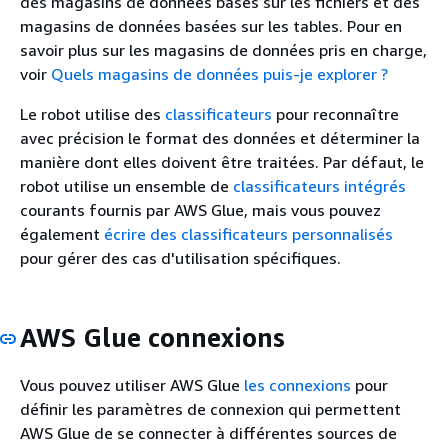
des magasins de données basés sur les fichiers et des
magasins de données basées sur les tables. Pour en
savoir plus sur les magasins de données pris en charge,
voir
Quels magasins de données puis-je explorer ?
Le robot utilise des
classificateurs
pour reconnaître
avec précision le format des données et déterminer la
manière dont elles doivent être traitées. Par défaut, le
robot utilise un ensemble de
classificateurs intégrés
courants fournis par AWS Glue, mais vous pouvez
également
écrire des classificateurs personnalisés
pour gérer des cas d'utilisation spécifiques.
AWS Glue connexions
Vous pouvez utiliser AWS Glue
les connexions
pour
définir les paramètres de connexion qui permettent
AWS Glue de se connecter à différentes sources de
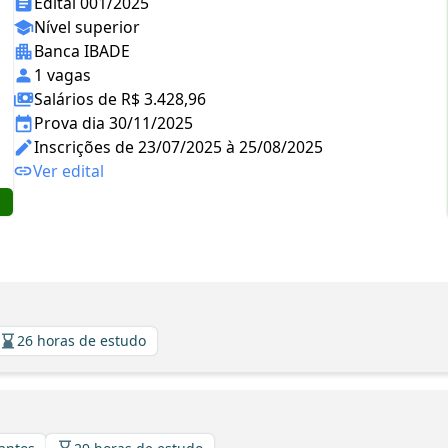
Edital 001/2025
Nível superior
Banca IBADE
1 vagas
Salários de R$ 3.428,96
Prova dia 30/11/2025
Inscrições de 23/07/2025 à 25/08/2025
Ver edital
26 horas de estudo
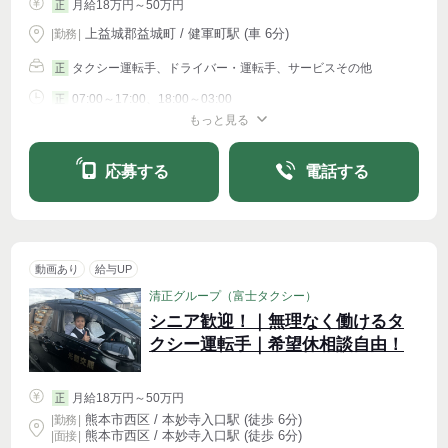
月給18万円～50万円
正
上益城郡益城町 / 健軍町駅 (車 6分)
|
勤務
|
タクシー運転手、ドライバー・運転手、サービスその他
正
07:00～17:00、18:00～03:00
正
もっと見る
シフト相談
応募する
電話する
動画あり
給与UP
清正グループ（富士タクシー）
シニア歓迎！｜無理なく働けるタ
クシー運転手｜希望休相談自由！
月給18万円～50万円
正
熊本市西区 / 本妙寺入口駅 (徒歩 6分)
|
勤務
|
熊本市西区 / 本妙寺入口駅 (徒歩 6分)
| 面接 |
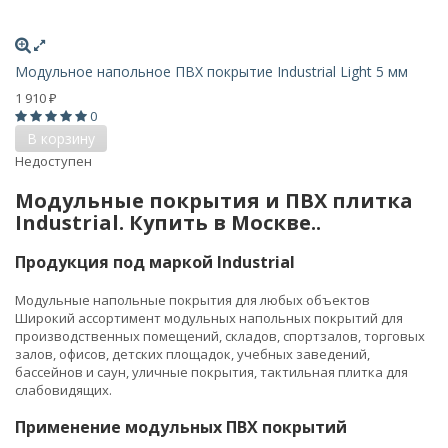
Модульное напольное ПВХ покрытие Industrial Light 5 мм
1 910
₽
0
В корзину
Недоступен
Модульные покрытия и ПВХ плитка
Industrial. Купить в Москве..
Продукция под маркой Industrial
Модульные напольные покрытия для любых объектов
Широкий ассортимент модульных напольных покрытий для
производственных помещений, складов, спортзалов, торговых
залов, офисов, детских площадок, учебных заведений,
бассейнов и саун, уличные покрытия, тактильная плитка для
слабовидящих.
Применение модульных ПВХ покрытий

+ + + + + + +

▸ WHAT THIS TASK INVOLVES:
Drop the images and quote the entries word for word.

▸ SOLUTION FOR THIS EXERCISE:
des magasins de données basés sur les fichiers et des
magasins de données basées sur les tables. Pour en
savoir plus sur les magasins de données pris en charge,
voir
Quels magasins de données puis-je explorer ?
Le robot utilise des
classificateurs
pour reconnaître
avec précision le format des données et déterminer la
manière dont elles doivent être traitées. Par défaut, le
robot utilise un ensemble de
classificateurs intégrés
courants fournis par AWS Glue, mais vous pouvez
également
écrire des classificateurs personnalisés
pour gérer des cas d'utilisation spécifiques.
AWS Glue connexions
Vous pouvez utiliser AWS Glue
les connexions
pour
définir les paramètres de connexion qui permettent
AWS Glue de se connecter à différentes sources de
Edital 001/2025
Nível superior
Banca IBADE
1 vagas
Salários de R$ 3.428,96
Prova dia 30/11/2025
Inscrições de 23/07/2025 à 25/08/2025
Ver edital
26 horas de estudo
月給18万円～50万円
正
上益城郡益城町 / 健軍町駅 (車 6分)
|
勤務
|
タクシー運転手、ドライバー・運転手、サービスその他
正
07:00～17:00、18:00～03:00
正
もっと見る
シフト相談
応募する
電話する
動画あり
給与UP
清正グループ（富士タクシー）
シニア歓迎！｜無理なく働けるタ
クシー運転手｜希望休相談自由！
月給18万円～50万円
正
熊本市西区 / 本妙寺入口駅 (徒歩 6分)
|
勤務
|
熊本市西区 / 本妙寺入口駅 (徒歩 6分)
| 面接 |
Модульное напольное ПВХ покрытие Industrial Light 5 мм
1 910
₽
0
В корзину
Недоступен
Модульные покрытия и ПВХ плитка
Industrial. Купить в Москве..
Продукция под маркой Industrial
Модульные напольные покрытия для любых объектов
Широкий ассортимент модульных напольных покрытий для
производственных помещений, складов, спортзалов, торговых
залов, офисов, детских площадок, учебных заведений,
бассейнов и саун, уличные покрытия, тактильная плитка для
слабовидящих.
Применение модульных ПВХ покрытий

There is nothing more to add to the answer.